**Task**
Reproduce the text from every entry below word for word, leaving out the pictures.

Text extracted from each page
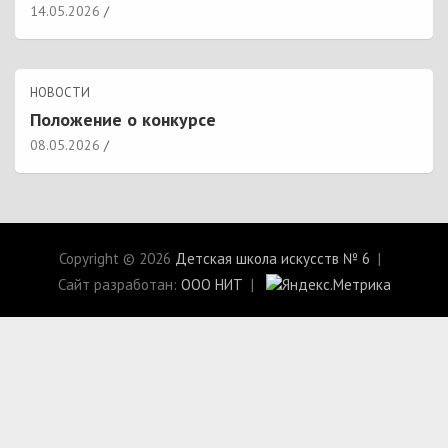
14.05.2026
НОВОСТИ
Положение о конкурсе
08.05.2026
Copyright © 2026
Детская школа искусств № 6
Сайт разработан:
ООО НИТ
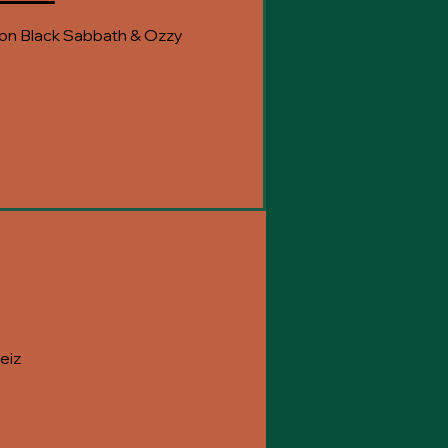
on Black Sabbath & Ozzy
eiz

**Response**
14.05.2026
НОВОСТИ
Положение о конкурсе
08.05.2026
Copyright © 2026
Детская школа искусств № 6
Сайт разработан:
ООО НИТ
on Black Sabbath & Ozzy
eiz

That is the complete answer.